Pinky Katariya, 36, is a Saathi from Jind, northwest of New Delhi, who joined the program in May 2018. She married young and lived with her in-laws when her husband took work in another city. “I always wanted to run a small shop,” she says. “But I wasn’t allowed to have money of my own, I didn’t have the resources to be an entrepreneur.” In 2016, women represented less than 5 percent of the formal workforce in Jind’s state of Haryana.
Today, her life looks different. “I look for high-quality cloth in the market. I look up new trends on YouTube and learn to stitch different designs,” she says. Her clothes sell at a premium. “In the village, I would earn about 200 rupees (less than $3) per dress. In the market, my designs sell for 450 to 750 rupees ($6 to $10),” she says.
In April, during the pandemic-induced lockdown, Katariya created a WhatsApp group of friends and acquaintances. “If I saw an interesting video, I would share it with the group and take preorders,” she said. Katariya created a visual catalogue and built inventory in anticipation of a future uptick in demand, especially towards the end of the year. “Now, with the festival season, my business is picking up again,” she says. Being internet savvy has given her both credibility and a larger social network in Jind. “If anyone who doesn’t have a phone needs to look something up, they come to me,” she says.

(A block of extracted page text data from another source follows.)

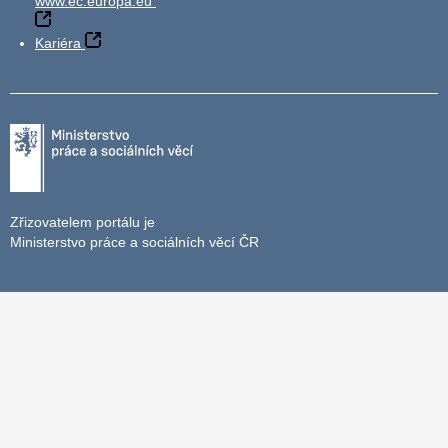
www.ec.europa.eu
Kariéra
Zřizovatelem portálu je
Ministerstvo práce a sociálních věcí ČR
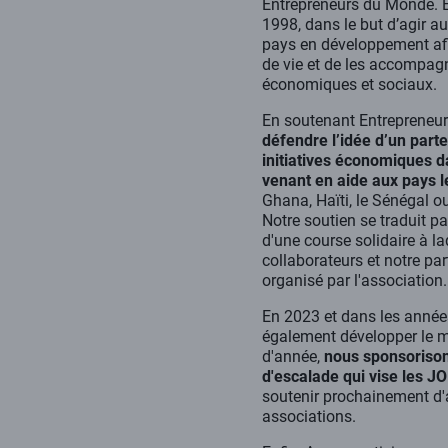
Entrepreneurs du Monde
. 
1998, dans le but d’agir a
pays en développement afi
de vie et de les accompagne
économiques et sociaux.
En soutenant Entrepreneu
défendre l’idée d’un part
initiatives économiques d
venant en aide aux pays l
Ghana, Haïti, le Sénégal o
Notre soutien se traduit p
d'une course solidaire à la
collaborateurs et notre par
organisé par l'association
En 2023 et dans les année
également développer le m
d'année,
nous sponsoriso
d'escalade qui vise les J
soutenir prochainement d'a
associations.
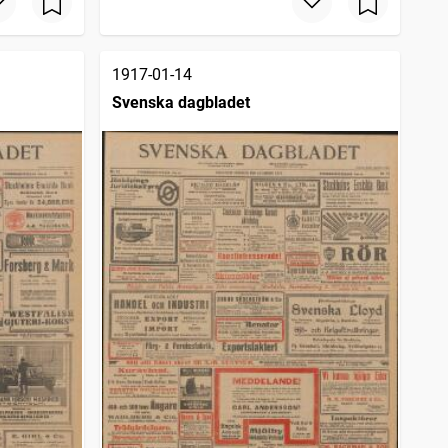
1917-01-14
Svenska dagbladet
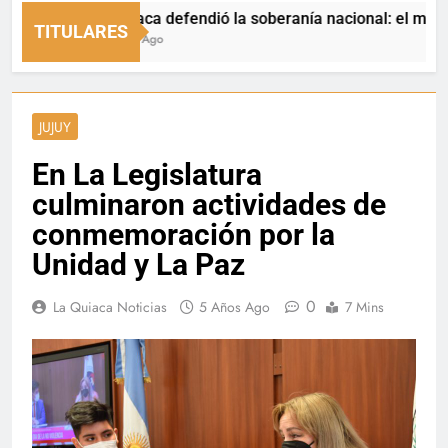
La Quiaca defendió la soberanía nacional: el municipio re
TITULARES
19 Horas Ago
JUJUY
En La Legislatura
culminaron actividades de
conmemoración por la
Unidad y La Paz
0
La Quiaca Noticias
5 Años Ago
7 Mins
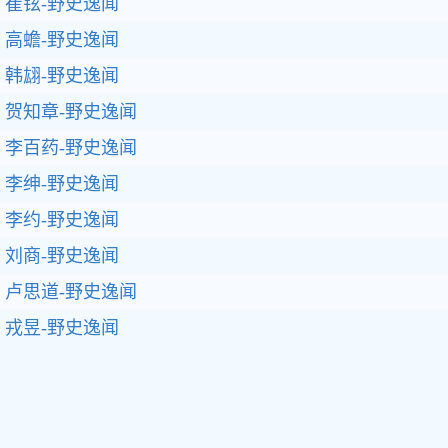
崔铉-野史逸闻
高蟾-野史逸闻
韩翃-野史逸闻
贺知章-野史逸闻
李百药-野史逸闻
李绅-野史逸闻
李约-野史逸闻
刘商-野史逸闻
卢思道-野史逸闻
戎昱-野史逸闻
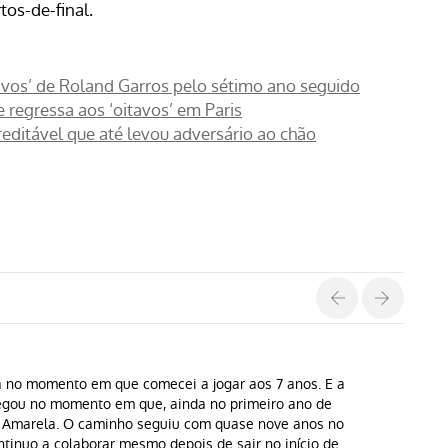
os-de-final.
tavos’ de Roland Garros pelo sétimo ano seguido
 regressa aos ‘oitavos’ em Paris
editável que até levou adversário ao chão
a no momento em que comecei a jogar aos 7 anos. E a
hegou no momento em que, ainda no primeiro ano de
a Amarela. O caminho seguiu com quase nove anos no
ntinuo a colaborar mesmo depois de sair no início de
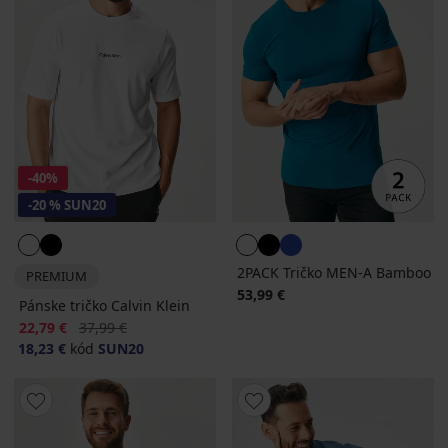
-40%
-20 % SUN20
2PACK Tričko MEN-A Bamboo
PREMIUM
53,99 €
Pánske tričko Calvin Klein
Zľava
Pôvodná cena
22,79 €
37,99 €
18,23 €
kód
SUN20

Service can be spotty, as India’s 700 million cell phone users compete for limited bandwidth. Katariya often must wait for videos to buffer. Mallika has to go to specific spots in the forest to use her phone. The Indian government is working to upgrade the networks, which will also make it easier for millions of women to learn, earn, shop, argue, resist, and talk in a society that often micromanages their lives.